HAMPTON FALLS — What started on a hot plate in Jim Cutting’s classroom more than 25 years ago, grew into a maple sugaring tradition and one of the town's harbingers of spring.

Ask any one of the hundreds of residents who showed up to enjoy the sunshine and maple syrup at Lincoln Akerman School’s sugar shack last Saturday. Each has their own memories of the process that is a popular learning experience for fourth-graders at LAS every year. They came to eat a burger, taste some syrup and chat with former teachers, schoolmates or neighbors.

The refining of sugar maple tree sap into delectable pure maple syrup is one of New Hampshire’s sweetest industries, sought nationwide as one of the most authentic flavors of New England. Its laborious nature and limited supply drives up its cost, which as well as its color, is why many consider Granite State maple syrup “liquid gold.”

“It takes 40 gallons of sap to make one gallon of maple syrup,” said Scott Elzey, a volunteer who was keeping an eye as the sap boiled. “We come pretty much every year.”

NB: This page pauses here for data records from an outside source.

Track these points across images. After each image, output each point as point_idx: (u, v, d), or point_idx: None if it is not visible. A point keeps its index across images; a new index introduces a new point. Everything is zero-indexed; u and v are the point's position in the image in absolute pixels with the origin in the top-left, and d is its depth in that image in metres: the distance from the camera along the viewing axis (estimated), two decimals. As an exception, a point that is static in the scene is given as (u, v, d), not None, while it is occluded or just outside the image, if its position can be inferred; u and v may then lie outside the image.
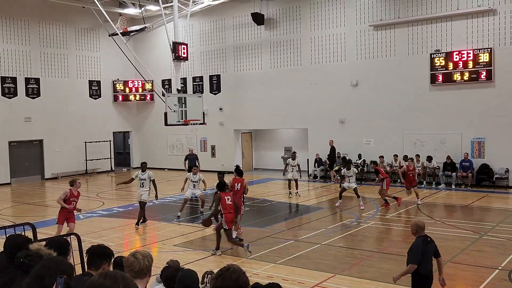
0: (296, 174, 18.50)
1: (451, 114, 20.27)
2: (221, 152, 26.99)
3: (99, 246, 4.67)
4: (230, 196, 11.36)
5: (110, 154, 28.52)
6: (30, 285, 2.96)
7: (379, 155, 21.48)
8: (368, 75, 22.13)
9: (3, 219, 15.13)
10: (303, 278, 9.39)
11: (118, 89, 28.97)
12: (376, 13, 21.84)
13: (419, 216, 14.84)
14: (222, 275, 3.30)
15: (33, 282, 2.96)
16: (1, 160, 24.03)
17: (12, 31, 24.47)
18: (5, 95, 24.21)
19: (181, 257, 10.98)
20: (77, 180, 12.18)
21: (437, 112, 20.53)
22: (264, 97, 25.18)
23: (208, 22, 26.88)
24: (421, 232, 6.88)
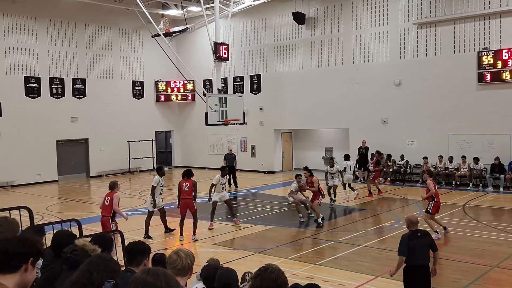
0: (336, 181, 17.25)
1: (499, 114, 19.56)
2: (261, 152, 27.03)
3: (137, 242, 4.75)
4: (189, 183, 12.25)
5: (152, 153, 29.05)
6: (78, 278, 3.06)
7: (422, 156, 21.02)
8: (412, 74, 21.65)
9: (50, 215, 15.64)
10: (343, 279, 9.27)
11: (160, 89, 29.47)
12: (420, 11, 21.34)
13: (465, 219, 14.40)
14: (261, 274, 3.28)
15: (81, 275, 3.06)
16: (49, 158, 24.88)
17: (59, 33, 25.29)
18: (53, 96, 25.05)
19: (220, 256, 11.05)
20: (118, 182, 11.81)
21: (485, 112, 19.85)
22: (304, 97, 25.04)
23: (249, 22, 26.98)
24: (412, 226, 7.29)
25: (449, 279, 8.97)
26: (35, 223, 7.99)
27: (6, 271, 2.64)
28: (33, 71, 24.30)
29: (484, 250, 11.02)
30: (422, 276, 7.11)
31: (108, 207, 10.95)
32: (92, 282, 3.04)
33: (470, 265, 9.98)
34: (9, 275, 2.63)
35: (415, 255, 7.07)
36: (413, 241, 7.13)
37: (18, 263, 2.69)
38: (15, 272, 2.66)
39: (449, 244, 11.69)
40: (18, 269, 2.68)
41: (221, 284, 4.12)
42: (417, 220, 7.37)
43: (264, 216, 15.53)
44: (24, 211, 7.51)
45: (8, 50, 23.44)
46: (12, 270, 2.66)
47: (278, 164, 27.06)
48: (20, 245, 2.74)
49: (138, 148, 28.13)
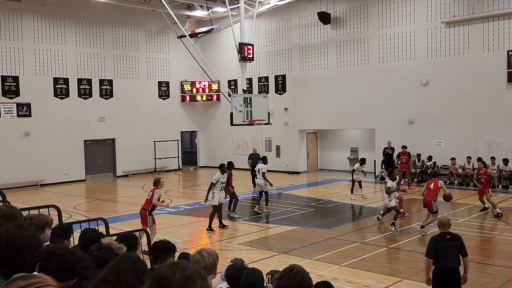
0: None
1: (530, 114, 19.08)
2: (286, 152, 26.97)
3: (162, 241, 4.80)
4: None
5: (177, 153, 29.29)
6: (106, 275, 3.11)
7: (450, 157, 20.66)
8: (439, 74, 21.29)
9: (78, 214, 15.92)
10: (369, 281, 9.17)
11: (186, 90, 29.69)
12: (448, 9, 20.97)
13: (495, 221, 14.09)
14: (286, 275, 3.27)
15: (109, 273, 3.12)
16: (77, 158, 25.34)
17: (87, 35, 25.73)
18: (81, 96, 25.49)
19: (245, 256, 11.06)
20: (161, 179, 12.24)
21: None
22: (329, 97, 24.89)
23: (274, 23, 26.95)
24: (443, 228, 7.20)
25: (478, 281, 8.79)
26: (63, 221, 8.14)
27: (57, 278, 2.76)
28: (61, 72, 24.78)
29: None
30: (450, 279, 6.99)
31: (149, 201, 11.69)
32: (119, 281, 3.08)
33: (499, 268, 9.76)
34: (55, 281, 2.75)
35: (442, 257, 6.97)
36: (440, 242, 7.03)
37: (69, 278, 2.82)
38: (61, 282, 2.77)
39: (477, 246, 11.45)
40: (64, 281, 2.79)
41: (246, 284, 4.12)
42: (448, 222, 7.26)
43: (288, 216, 15.49)
44: (53, 209, 7.65)
45: (37, 51, 23.95)
46: (61, 280, 2.78)
47: (303, 164, 26.96)
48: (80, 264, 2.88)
49: (164, 148, 28.40)
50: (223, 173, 13.96)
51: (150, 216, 11.69)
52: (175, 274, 2.26)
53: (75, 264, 2.87)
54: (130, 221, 14.83)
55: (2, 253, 2.96)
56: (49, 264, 2.78)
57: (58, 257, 2.82)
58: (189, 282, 2.23)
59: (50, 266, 2.77)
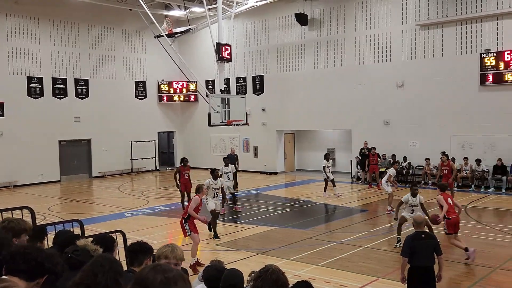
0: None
1: (501, 115, 19.53)
2: (263, 153, 27.03)
3: (139, 243, 4.76)
4: None
5: (155, 154, 29.07)
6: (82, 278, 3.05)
7: (425, 157, 21.00)
8: (414, 75, 21.63)
9: (52, 216, 15.66)
10: (345, 281, 9.26)
11: (163, 90, 29.50)
12: (423, 12, 21.32)
13: (468, 221, 14.37)
14: (262, 276, 3.29)
15: (86, 276, 3.05)
16: (51, 159, 24.92)
17: (62, 33, 25.34)
18: (56, 96, 25.09)
19: (222, 257, 11.06)
20: (204, 186, 11.20)
21: (487, 113, 19.82)
22: (307, 98, 25.04)
23: (251, 23, 26.99)
24: (418, 227, 7.32)
25: (452, 280, 8.96)
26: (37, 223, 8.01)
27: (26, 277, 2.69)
28: (35, 71, 24.35)
29: (486, 252, 10.99)
30: (425, 278, 7.11)
31: (186, 208, 10.81)
32: (97, 284, 3.03)
33: (472, 267, 9.96)
34: (25, 282, 2.68)
35: (418, 256, 7.09)
36: (416, 242, 7.14)
37: (38, 276, 2.75)
38: (30, 282, 2.71)
39: (451, 245, 11.66)
40: (34, 280, 2.73)
41: (227, 285, 4.11)
42: (422, 221, 7.36)
43: (266, 217, 15.53)
44: (26, 211, 7.52)
45: (10, 50, 23.49)
46: (30, 279, 2.71)
47: (281, 165, 27.06)
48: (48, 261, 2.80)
49: (141, 148, 28.16)
50: (215, 179, 13.36)
51: (187, 224, 10.46)
52: (156, 276, 2.25)
53: (43, 262, 2.80)
54: (106, 222, 14.67)
55: None
56: (15, 265, 2.71)
57: (24, 256, 2.75)
58: (170, 283, 2.22)
59: (17, 267, 2.70)
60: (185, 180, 16.35)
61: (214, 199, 13.19)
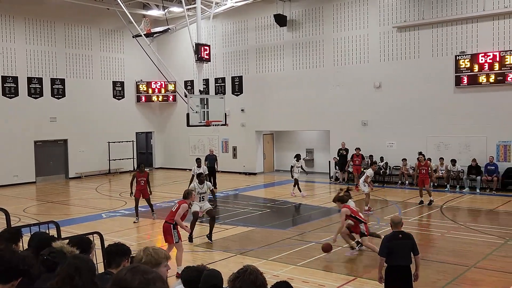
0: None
1: (476, 116, 19.92)
2: (242, 153, 27.03)
3: (116, 244, 4.72)
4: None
5: (133, 154, 28.82)
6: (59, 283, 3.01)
7: (402, 157, 21.28)
8: (391, 77, 21.91)
9: (28, 217, 15.40)
10: (324, 280, 9.33)
11: (141, 90, 29.27)
12: (400, 15, 21.61)
13: (443, 220, 14.62)
14: (240, 276, 3.29)
15: (62, 281, 3.01)
16: (27, 159, 24.49)
17: (38, 32, 24.94)
18: (31, 95, 24.67)
19: (201, 258, 11.04)
20: (193, 192, 11.00)
21: (462, 114, 20.20)
22: (286, 99, 25.13)
23: (230, 24, 26.97)
24: (395, 227, 7.37)
25: (428, 279, 9.10)
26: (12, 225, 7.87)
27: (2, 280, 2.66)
28: (10, 71, 23.90)
29: (461, 251, 11.20)
30: (402, 277, 7.20)
31: (173, 213, 10.16)
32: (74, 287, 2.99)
33: (448, 265, 10.13)
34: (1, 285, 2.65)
35: (395, 256, 7.17)
36: (393, 242, 7.23)
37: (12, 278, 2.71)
38: (4, 284, 2.68)
39: (427, 244, 11.85)
40: (8, 282, 2.70)
41: (207, 285, 4.10)
42: (400, 221, 7.44)
43: (245, 217, 15.54)
44: (0, 213, 7.39)
45: (-15, 49, 23.02)
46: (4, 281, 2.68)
47: (260, 165, 27.10)
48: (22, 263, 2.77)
49: (119, 149, 27.88)
50: (201, 183, 12.86)
51: (176, 231, 10.00)
52: (135, 277, 2.23)
53: (17, 264, 2.76)
54: (83, 224, 14.49)
55: None
56: None
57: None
58: (149, 284, 2.21)
59: None
60: (142, 187, 14.89)
61: (199, 203, 12.70)
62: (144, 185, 14.95)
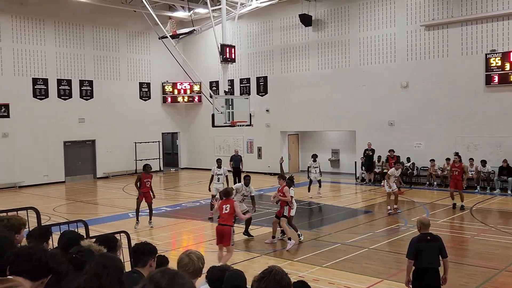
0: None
1: (507, 116, 19.44)
2: (267, 154, 27.01)
3: (143, 243, 4.77)
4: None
5: (159, 155, 29.11)
6: (87, 282, 3.06)
7: (429, 158, 20.93)
8: (419, 76, 21.57)
9: (57, 216, 15.70)
10: (349, 282, 9.23)
11: (167, 91, 29.55)
12: (428, 13, 21.27)
13: (473, 222, 14.32)
14: (265, 277, 3.26)
15: (90, 280, 3.06)
16: (56, 159, 25.00)
17: (67, 35, 25.43)
18: (61, 97, 25.17)
19: (227, 258, 11.04)
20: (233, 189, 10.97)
21: (493, 114, 19.74)
22: (311, 99, 25.01)
23: (255, 24, 27.00)
24: (424, 229, 7.21)
25: (457, 282, 8.92)
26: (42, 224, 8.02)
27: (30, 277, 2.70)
28: (41, 73, 24.43)
29: (491, 254, 10.94)
30: (430, 280, 7.05)
31: (229, 215, 10.02)
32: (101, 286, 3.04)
33: (477, 269, 9.91)
34: (30, 281, 2.70)
35: (423, 258, 7.03)
36: (421, 244, 7.08)
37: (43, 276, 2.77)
38: (34, 281, 2.73)
39: (456, 247, 11.62)
40: (38, 280, 2.75)
41: (229, 285, 4.10)
42: (428, 223, 7.29)
43: (270, 218, 15.47)
44: (31, 211, 7.53)
45: (16, 51, 23.58)
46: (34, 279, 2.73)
47: (285, 166, 26.97)
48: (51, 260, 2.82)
49: (145, 149, 28.20)
50: (246, 185, 13.00)
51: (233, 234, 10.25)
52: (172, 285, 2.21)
53: (47, 262, 2.81)
54: (110, 223, 14.69)
55: None
56: (19, 265, 2.73)
57: (27, 257, 2.77)
58: None
59: (21, 267, 2.72)
60: (147, 189, 14.46)
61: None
62: (149, 186, 14.54)
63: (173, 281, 2.14)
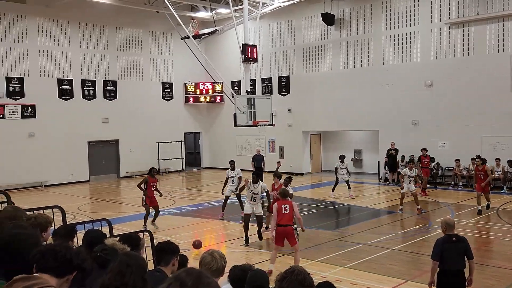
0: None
1: (535, 115, 19.00)
2: (289, 154, 26.94)
3: (166, 242, 4.80)
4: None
5: (181, 154, 29.31)
6: (111, 280, 3.10)
7: (454, 158, 20.60)
8: (444, 75, 21.24)
9: (82, 215, 15.94)
10: (372, 283, 9.14)
11: (189, 91, 29.73)
12: (453, 10, 20.92)
13: (499, 223, 14.04)
14: (287, 277, 3.25)
15: (114, 278, 3.10)
16: (81, 159, 25.39)
17: (91, 36, 25.80)
18: (85, 97, 25.55)
19: (248, 257, 11.07)
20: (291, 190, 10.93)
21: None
22: (333, 98, 24.86)
23: (277, 24, 26.96)
24: (450, 230, 7.07)
25: (482, 284, 8.75)
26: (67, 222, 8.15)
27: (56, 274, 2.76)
28: (65, 74, 24.84)
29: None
30: (455, 282, 6.93)
31: (289, 216, 9.94)
32: (125, 284, 3.07)
33: (504, 271, 9.72)
34: (55, 278, 2.75)
35: (448, 260, 6.91)
36: (446, 245, 6.94)
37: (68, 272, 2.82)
38: (60, 278, 2.78)
39: (482, 248, 11.41)
40: (63, 276, 2.80)
41: (252, 285, 4.10)
42: (454, 224, 7.16)
43: (292, 218, 15.43)
44: (57, 210, 7.66)
45: (42, 53, 24.02)
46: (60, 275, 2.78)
47: (307, 166, 26.94)
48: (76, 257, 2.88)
49: (167, 149, 28.43)
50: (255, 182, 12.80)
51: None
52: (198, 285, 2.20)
53: (71, 258, 2.87)
54: (133, 222, 14.86)
55: (1, 254, 2.96)
56: (45, 262, 2.78)
57: (53, 254, 2.82)
58: None
59: (47, 265, 2.78)
60: (153, 193, 14.25)
61: (252, 203, 12.61)
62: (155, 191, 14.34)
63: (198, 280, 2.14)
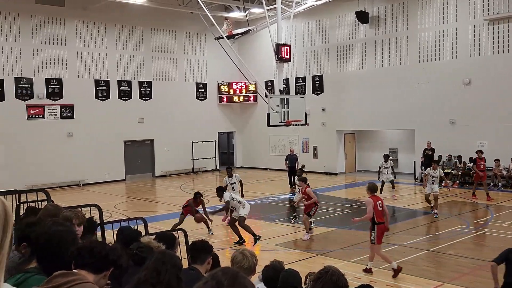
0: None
1: None
2: (323, 153, 26.76)
3: (201, 241, 4.83)
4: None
5: (215, 154, 29.51)
6: (147, 277, 3.16)
7: (494, 158, 20.01)
8: (483, 72, 20.66)
9: (118, 213, 16.24)
10: (408, 285, 8.98)
11: (223, 91, 29.90)
12: (492, 6, 20.33)
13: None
14: (322, 277, 3.24)
15: (150, 274, 3.16)
16: (117, 158, 25.89)
17: (127, 38, 26.28)
18: (121, 98, 26.04)
19: (281, 257, 11.04)
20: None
21: None
22: (368, 97, 24.54)
23: (311, 23, 26.80)
24: None
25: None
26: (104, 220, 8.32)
27: (93, 270, 2.84)
28: (102, 75, 25.38)
29: None
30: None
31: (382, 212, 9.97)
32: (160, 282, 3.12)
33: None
34: (93, 274, 2.83)
35: (510, 271, 6.39)
36: (510, 254, 6.43)
37: (104, 268, 2.90)
38: (97, 274, 2.85)
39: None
40: (101, 272, 2.87)
41: (284, 285, 4.10)
42: None
43: (326, 218, 15.35)
44: (94, 208, 7.83)
45: (79, 55, 24.61)
46: (97, 271, 2.86)
47: (341, 165, 26.69)
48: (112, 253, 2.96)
49: (201, 148, 28.67)
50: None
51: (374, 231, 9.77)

Elzey’s wife, Collette, a first-grade teacher at LAS was also doing her part. Along with a few students, she was boiling the syrup down further, to the “hard ball stage,” and pouring the result into leaf-shaped molds to make maple candy.

Beside her, fourth-grader Megan Kelly explained the different grades of syrup to those waiting in line to sample the goods. All LAS syrup is considered Grade A, she said, with three distinctly different colors and tastes.

“There’s strong, rich and robust,” Kelly said. “Strong is in the middle. I like the strong flavor the best.”

Megan might be the most current fourth-grader to enjoy the maple sugar unit, but Patrick Kelley, holding 1-year-old daughter, Millie, was among the first.

“We really did start this in Jim Cutting’s classroom boiling the sap down to syrup on a hot plate,” Kelley said. “But after that, we built the Sugar Shack. They raised the money.”

According to Cutting, Kelly’s pretty much correct. Now in the unit’s 25th sugaring season, Cutting said it started decades ago while teaching the unit on New Hampshire history to his class of “very motivated and intuitive students.” The maple syrup industry is a big part of the state’s history, he said, and he got creative.

“We tapped five trees on school property the first year just to see what would happen,” Cutting said. “We made one gallon of syrup. The kids loved it; that’s where it’s at.”

But Cutting knew he couldn’t keep boiling sap into syrup on a hot plate in his classroom, or in the school kitchen for that matter. If the unit was going to grow so all fourth-graders could take part, LAS needed a sugar shack.

With School Board permission, Cutting, volunteers and students held a festival as a fundraiser, making $5,000. That was enough to buy the stainless steel equipment, he said, the rest came from the community.

“All the wood and windows of the shack were donated; all we paid for was the roof and the (concrete) floor,” he said.

Then parents, grandparents, residents and school staff volunteered time and expertise to raise the sugar shack behind the school.

“Everyone was behind it,” Cutting said.

With the shack, the number of trees tapped expanded, both on school grounds and private property through the cooperation of more generous residents. The children tap trees and gather sap. On maple sugaring weekend, the children watch as the sap gathered in a big tank slowly flows into a preheating tank, then through the baffles in the wood-fire heated boiling evaporator tank. When the temperature reaches 219 degrees Fahrenheit, it becomes maple syrup.

The unit encompasses all fourth-grade classrooms, currently taught by Barbara Cutting and Jess Bagley. Teachers from other disciplines got involved, he said, so students knew there’s more to the state’s historic maple sugaring industry “than putting a hole in a tree.”

According to sixth-graders Jenna Kelly and Elizabeth Medford, kids at LAS know the maple sugaring unit is coming in fourth grade, and everyone looks forward to it. And like the two girls and Patrick Kelley, many return year after year.

For LAS staffer David Schwab, after 11 years of watching this learning experience grow, the unit offers more than tasty results.

“Tell the kids the diameter of a maple tree, and they can figure out how many gallons of sap it can produce. That’s math,” he said. “The music teacher wrote a song about maple sugaring and taught it to the kids. In art class, the teacher had the kids make maple (leaf) shaped trivets. What impresses me the most is the way it’s incorporated into other disciplines in the school.”